REQUIREMENT → Quote the entries between the lines holding "HasComputationError returns a" and "### GetComputationStatusDetailOk", inclusive, reproducing every line without change.

Data items

★ ★ ★ ★ ★ ★ ★

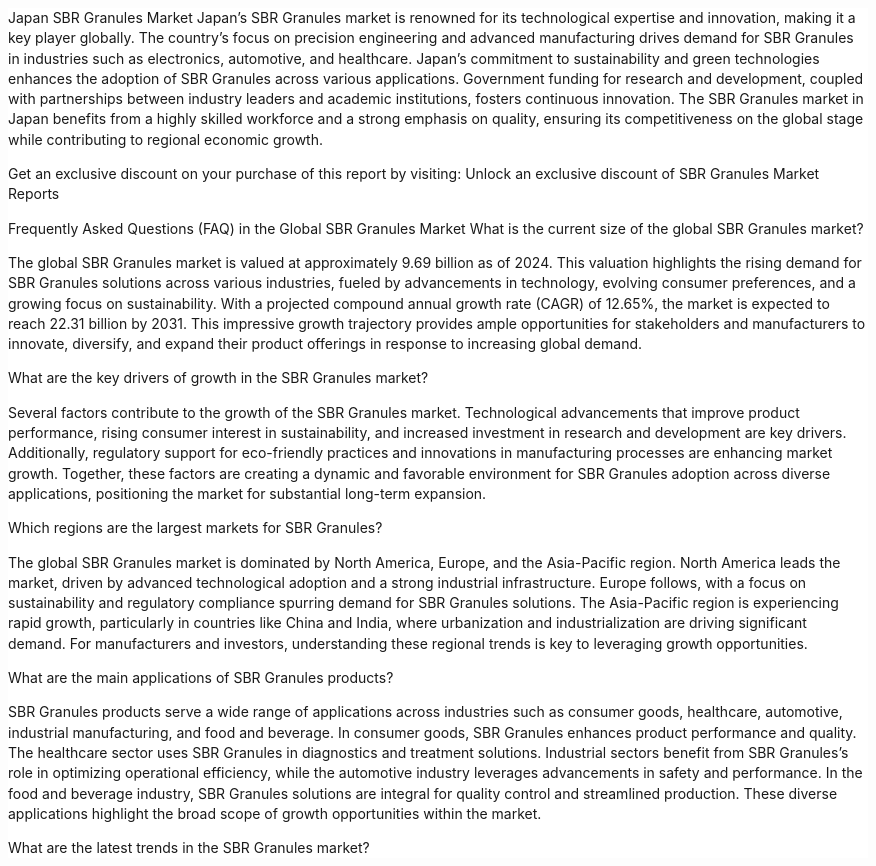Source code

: Japan SBR Granules Market
Japan’s SBR Granules market is renowned for its technological expertise and innovation, making it a key player globally. The country’s focus on precision engineering and advanced manufacturing drives demand for SBR Granules in industries such as electronics, automotive, and healthcare. Japan’s commitment to sustainability and green technologies enhances the adoption of SBR Granules across various applications. Government funding for research and development, coupled with partnerships between industry leaders and academic institutions, fosters continuous innovation. The SBR Granules market in Japan benefits from a highly skilled workforce and a strong emphasis on quality, ensuring its competitiveness on the global stage while contributing to regional economic growth.

Get an exclusive discount on your purchase of this report by visiting: Unlock an exclusive discount of SBR Granules Market Reports 

Frequently Asked Questions (FAQ) in the Global SBR Granules Market
What is the current size of the global SBR Granules market?

The global SBR Granules market is valued at approximately 9.69 billion as of 2024. This valuation highlights the rising demand for SBR Granules solutions across various industries, fueled by advancements in technology, evolving consumer preferences, and a growing focus on sustainability. With a projected compound annual growth rate (CAGR) of 12.65%, the market is expected to reach 22.31 billion by 2031. This impressive growth trajectory provides ample opportunities for stakeholders and manufacturers to innovate, diversify, and expand their product offerings in response to increasing global demand.

What are the key drivers of growth in the SBR Granules market?

Several factors contribute to the growth of the SBR Granules market. Technological advancements that improve product performance, rising consumer interest in sustainability, and increased investment in research and development are key drivers. Additionally, regulatory support for eco-friendly practices and innovations in manufacturing processes are enhancing market growth. Together, these factors are creating a dynamic and favorable environment for SBR Granules adoption across diverse applications, positioning the market for substantial long-term expansion.

Which regions are the largest markets for SBR Granules?

The global SBR Granules market is dominated by North America, Europe, and the Asia-Pacific region. North America leads the market, driven by advanced technological adoption and a strong industrial infrastructure. Europe follows, with a focus on sustainability and regulatory compliance spurring demand for SBR Granules solutions. The Asia-Pacific region is experiencing rapid growth, particularly in countries like China and India, where urbanization and industrialization are driving significant demand. For manufacturers and investors, understanding these regional trends is key to leveraging growth opportunities.

What are the main applications of SBR Granules products?

SBR Granules products serve a wide range of applications across industries such as consumer goods, healthcare, automotive, industrial manufacturing, and food and beverage. In consumer goods, SBR Granules enhances product performance and quality. The healthcare sector uses SBR Granules in diagnostics and treatment solutions. Industrial sectors benefit from SBR Granules’s role in optimizing operational efficiency, while the automotive industry leverages advancements in safety and performance. In the food and beverage industry, SBR Granules solutions are integral for quality control and streamlined production. These diverse applications highlight the broad scope of growth opportunities within the market.

What are the latest trends in the SBR Granules market?
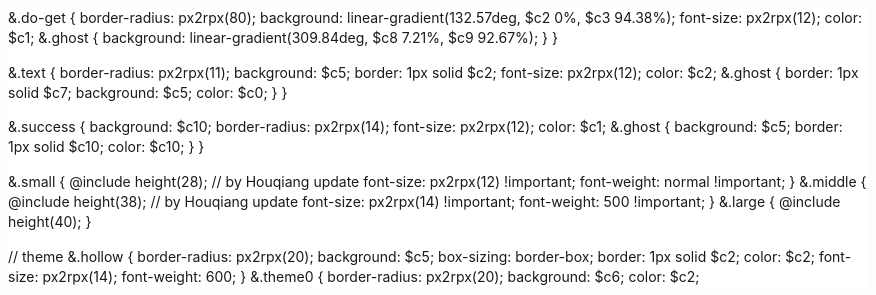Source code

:   &.do-get {
    border-radius: px2rpx(80);
    background: linear-gradient(132.57deg, $c2 0%, $c3 94.38%);
    font-size: px2rpx(12);
    color: $c1;
    &.ghost {
      background: linear-gradient(309.84deg, $c8 7.21%, $c9 92.67%);
    }
  }

  &.text {
    border-radius: px2rpx(11);
    background: $c5;
    border: 1px solid $c2;
    font-size: px2rpx(12);
    color: $c2;
    &.ghost {
      border: 1px solid $c7;
      background: $c5;
      color: $c0;
    }
  }

  &.success {
    background: $c10;
    border-radius: px2rpx(14);
    font-size: px2rpx(12);
    color: $c1;
    &.ghost {
      background: $c5;
      border: 1px solid $c10;
      color: $c10;
    }
  }

  &.small {
    @include height(28);
    // by Houqiang update
    font-size: px2rpx(12) !important;
    font-weight: normal !important;
  }
  &.middle {
    @include height(38);
    // by Houqiang update
    font-size: px2rpx(14) !important;
    font-weight: 500 !important;
  }
  &.large {
    @include height(40);
  }

  // theme
  &.hollow {
    border-radius: px2rpx(20);
    background: $c5;
    box-sizing: border-box;
    border: 1px solid $c2;
    color: $c2;
    font-size: px2rpx(14);
    font-weight: 600;
  }
  &.theme0 {
    border-radius: px2rpx(20);
    background: $c6;
    color: $c2;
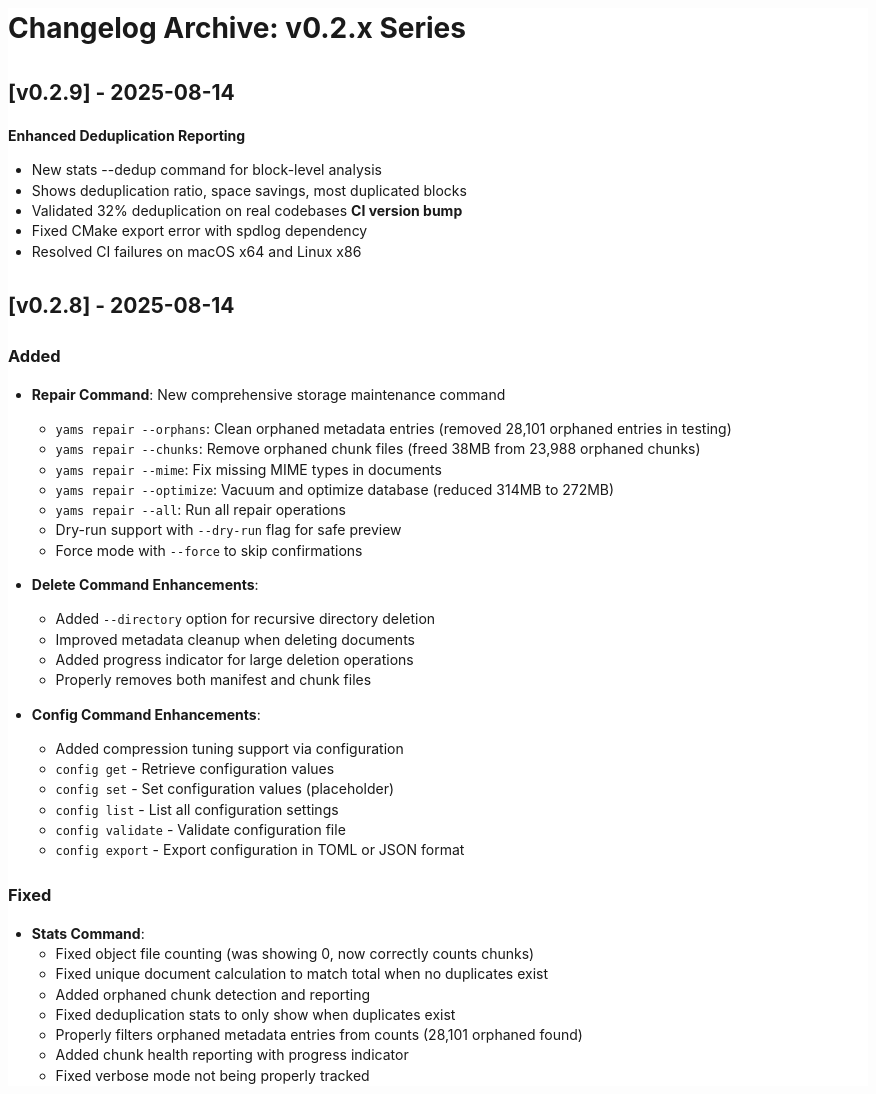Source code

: # Changelog Archive: v0.2.x Series

## [v0.2.9] - 2025-08-14

**Enhanced Deduplication Reporting**
  - New stats --dedup command for block-level analysis
  - Shows deduplication ratio, space savings, most duplicated blocks
  - Validated 32% deduplication on real codebases
**CI version bump**
  - Fixed CMake export error with spdlog dependency
  - Resolved CI failures on macOS x64 and Linux x86

## [v0.2.8] - 2025-08-14

### Added
- **Repair Command**: New comprehensive storage maintenance command
  - `yams repair --orphans`: Clean orphaned metadata entries (removed 28,101 orphaned entries in testing)
  - `yams repair --chunks`: Remove orphaned chunk files (freed 38MB from 23,988 orphaned chunks)
  - `yams repair --mime`: Fix missing MIME types in documents
  - `yams repair --optimize`: Vacuum and optimize database (reduced 314MB to 272MB)
  - `yams repair --all`: Run all repair operations
  - Dry-run support with `--dry-run` flag for safe preview
  - Force mode with `--force` to skip confirmations

- **Delete Command Enhancements**:
  - Added `--directory` option for recursive directory deletion
  - Improved metadata cleanup when deleting documents
  - Added progress indicator for large deletion operations
  - Properly removes both manifest and chunk files

- **Config Command Enhancements**:
  - Added compression tuning support via configuration
  - `config get` - Retrieve configuration values
  - `config set` - Set configuration values (placeholder)
  - `config list` - List all configuration settings
  - `config validate` - Validate configuration file
  - `config export` - Export configuration in TOML or JSON format

### Fixed
- **Stats Command**:
  - Fixed object file counting (was showing 0, now correctly counts chunks)
  - Fixed unique document calculation to match total when no duplicates exist
  - Added orphaned chunk detection and reporting
  - Fixed deduplication stats to only show when duplicates exist
  - Properly filters orphaned metadata entries from counts (28,101 orphaned found)
  - Added chunk health reporting with progress indicator
  - Fixed verbose mode not being properly tracked
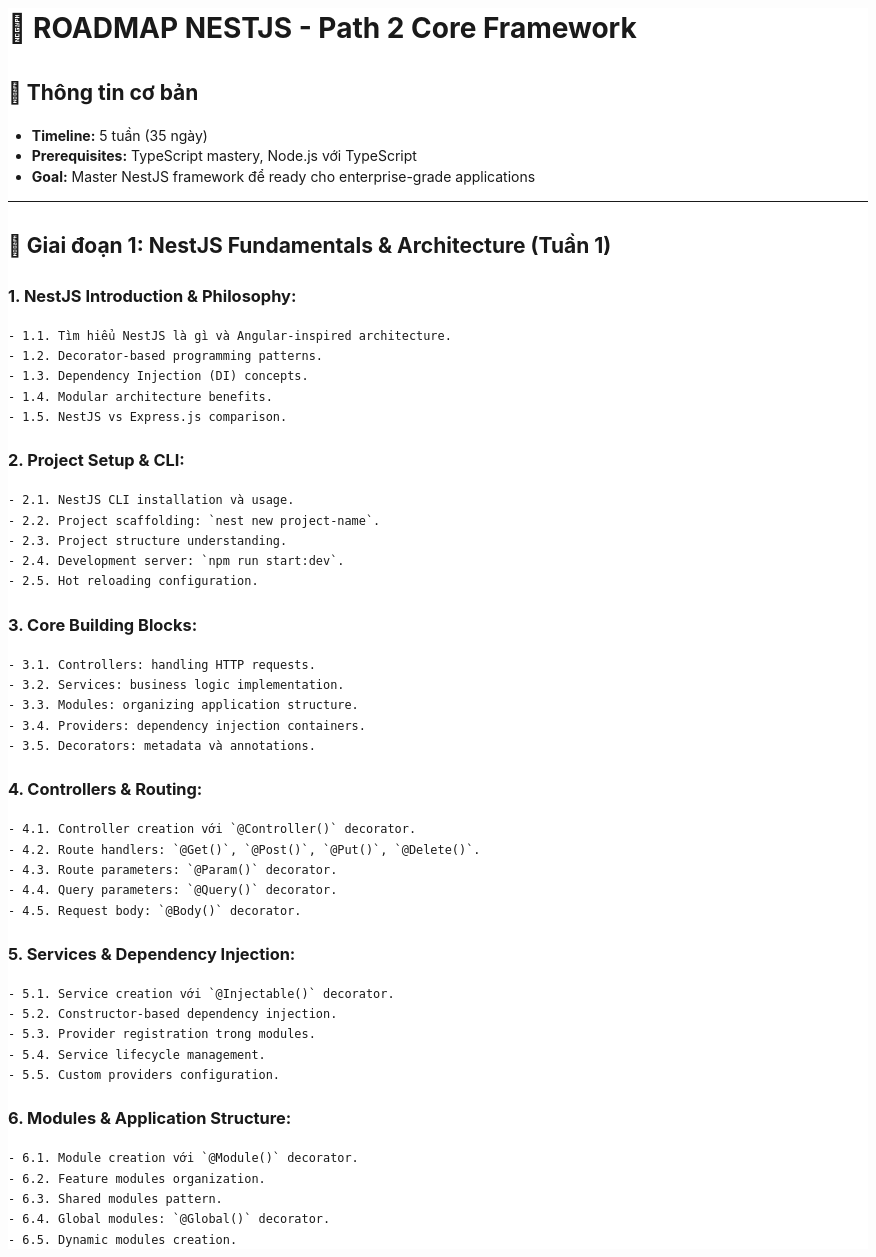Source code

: # 🚀 ROADMAP NESTJS - Path 2 Core Framework

## 🎯 Thông tin cơ bản
- **Timeline:** 5 tuần (35 ngày)
- **Prerequisites:** TypeScript mastery, Node.js với TypeScript
- **Goal:** Master NestJS framework để ready cho enterprise-grade applications

---

## 📅 Giai đoạn 1: NestJS Fundamentals & Architecture (Tuần 1)

### **1. NestJS Introduction & Philosophy:**
    - 1.1. Tìm hiểu NestJS là gì và Angular-inspired architecture.
    - 1.2. Decorator-based programming patterns.
    - 1.3. Dependency Injection (DI) concepts.
    - 1.4. Modular architecture benefits.
    - 1.5. NestJS vs Express.js comparison.

### **2. Project Setup & CLI:**
    - 2.1. NestJS CLI installation và usage.
    - 2.2. Project scaffolding: `nest new project-name`.
    - 2.3. Project structure understanding.
    - 2.4. Development server: `npm run start:dev`.
    - 2.5. Hot reloading configuration.

### **3. Core Building Blocks:**
    - 3.1. Controllers: handling HTTP requests.
    - 3.2. Services: business logic implementation.
    - 3.3. Modules: organizing application structure.
    - 3.4. Providers: dependency injection containers.
    - 3.5. Decorators: metadata và annotations.

### **4. Controllers & Routing:**
    - 4.1. Controller creation với `@Controller()` decorator.
    - 4.2. Route handlers: `@Get()`, `@Post()`, `@Put()`, `@Delete()`.
    - 4.3. Route parameters: `@Param()` decorator.
    - 4.4. Query parameters: `@Query()` decorator.
    - 4.5. Request body: `@Body()` decorator.

### **5. Services & Dependency Injection:**
    - 5.1. Service creation với `@Injectable()` decorator.
    - 5.2. Constructor-based dependency injection.
    - 5.3. Provider registration trong modules.
    - 5.4. Service lifecycle management.
    - 5.5. Custom providers configuration.

### **6. Modules & Application Structure:**
    - 6.1. Module creation với `@Module()` decorator.
    - 6.2. Feature modules organization.
    - 6.3. Shared modules pattern.
    - 6.4. Global modules: `@Global()` decorator.
    - 6.5. Dynamic modules creation.
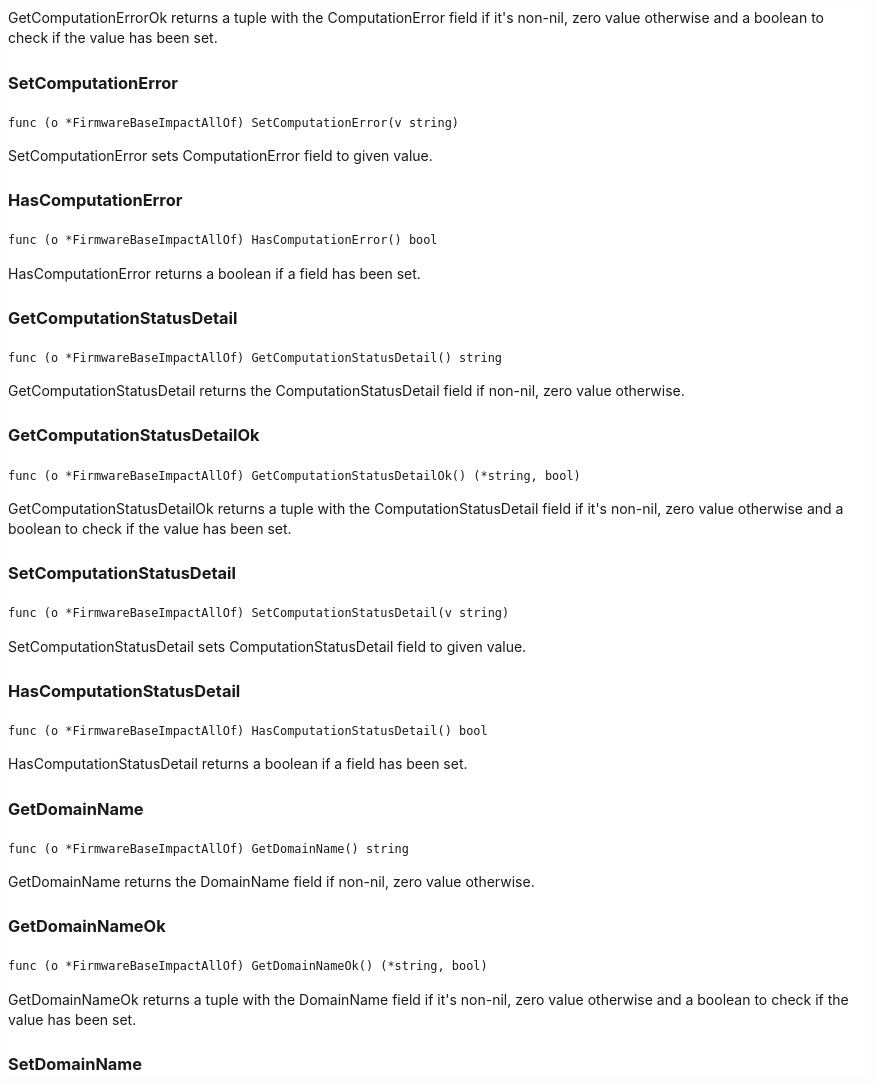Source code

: GetComputationErrorOk returns a tuple with the ComputationError field if it's non-nil, zero value otherwise
and a boolean to check if the value has been set.

### SetComputationError

`func (o *FirmwareBaseImpactAllOf) SetComputationError(v string)`

SetComputationError sets ComputationError field to given value.

### HasComputationError

`func (o *FirmwareBaseImpactAllOf) HasComputationError() bool`

HasComputationError returns a boolean if a field has been set.

### GetComputationStatusDetail

`func (o *FirmwareBaseImpactAllOf) GetComputationStatusDetail() string`

GetComputationStatusDetail returns the ComputationStatusDetail field if non-nil, zero value otherwise.

### GetComputationStatusDetailOk

`func (o *FirmwareBaseImpactAllOf) GetComputationStatusDetailOk() (*string, bool)`

GetComputationStatusDetailOk returns a tuple with the ComputationStatusDetail field if it's non-nil, zero value otherwise
and a boolean to check if the value has been set.

### SetComputationStatusDetail

`func (o *FirmwareBaseImpactAllOf) SetComputationStatusDetail(v string)`

SetComputationStatusDetail sets ComputationStatusDetail field to given value.

### HasComputationStatusDetail

`func (o *FirmwareBaseImpactAllOf) HasComputationStatusDetail() bool`

HasComputationStatusDetail returns a boolean if a field has been set.

### GetDomainName

`func (o *FirmwareBaseImpactAllOf) GetDomainName() string`

GetDomainName returns the DomainName field if non-nil, zero value otherwise.

### GetDomainNameOk

`func (o *FirmwareBaseImpactAllOf) GetDomainNameOk() (*string, bool)`

GetDomainNameOk returns a tuple with the DomainName field if it's non-nil, zero value otherwise
and a boolean to check if the value has been set.

### SetDomainName
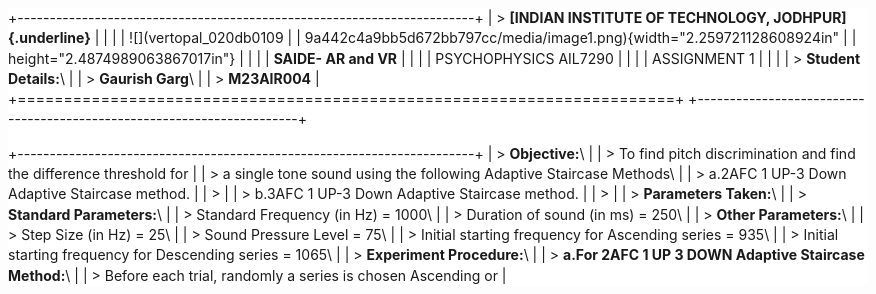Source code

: +-----------------------------------------------------------------------+
| > **[INDIAN INSTITUTE OF TECHNOLOGY, JODHPUR]{.underline}**           |
|                                                                       |
| ![](vertopal_020db0109                                                |
| 9a442c4a9bb5d672bb797cc/media/image1.png){width="2.259721128608924in" |
| height="2.4874989063867017in"}                                        |
|                                                                       |
| **SAIDE- AR and VR**                                                  |
|                                                                       |
| PSYCHOPHYSICS AIL7290                                                 |
|                                                                       |
| ASSIGNMENT 1                                                          |
|                                                                       |
| > **Student Details:**\                                               |
| > **Gaurish Garg**\                                                   |
| > **M23AIR004**                                                       |
+=======================================================================+
+-----------------------------------------------------------------------+

+-----------------------------------------------------------------------+
| > **Objective:**\                                                     |
| > To find pitch discrimination and find the difference threshold for  |
| > a single tone sound using the following Adaptive Staircase Methods\ |
| > a.2AFC 1 UP-3 Down Adaptive Staircase method.                       |
| >                                                                     |
| > b.3AFC 1 UP-3 Down Adaptive Staircase method.                       |
| >                                                                     |
| > **Parameters Taken:**\                                              |
| > **Standard Parameters:**\                                           |
| > Standard Frequency (in Hz) = 1000\                                  |
| > Duration of sound (in ms) = 250\                                    |
| > **Other Parameters:**\                                              |
| > Step Size (in Hz) = 25\                                             |
| > Sound Pressure Level = 75\                                          |
| > Initial starting frequency for Ascending series = 935\              |
| > Initial starting frequency for Descending series = 1065\            |
| > **Experiment Procedure:**\                                          |
| > **a.For 2AFC 1 UP 3 DOWN Adaptive Staircase Method:**\              |
| > Before each trial, randomly a series is chosen Ascending or         |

★ ★ ★ ★ ★ ★ ★

SOLUTION TO THIS TASK →
HasComputationError returns a boolean if a field has been set.

### GetComputationStatusDetail

`func (o *FirmwareBaseImpactAllOf) GetComputationStatusDetail() string`

GetComputationStatusDetail returns the ComputationStatusDetail field if non-nil, zero value otherwise.

### GetComputationStatusDetailOk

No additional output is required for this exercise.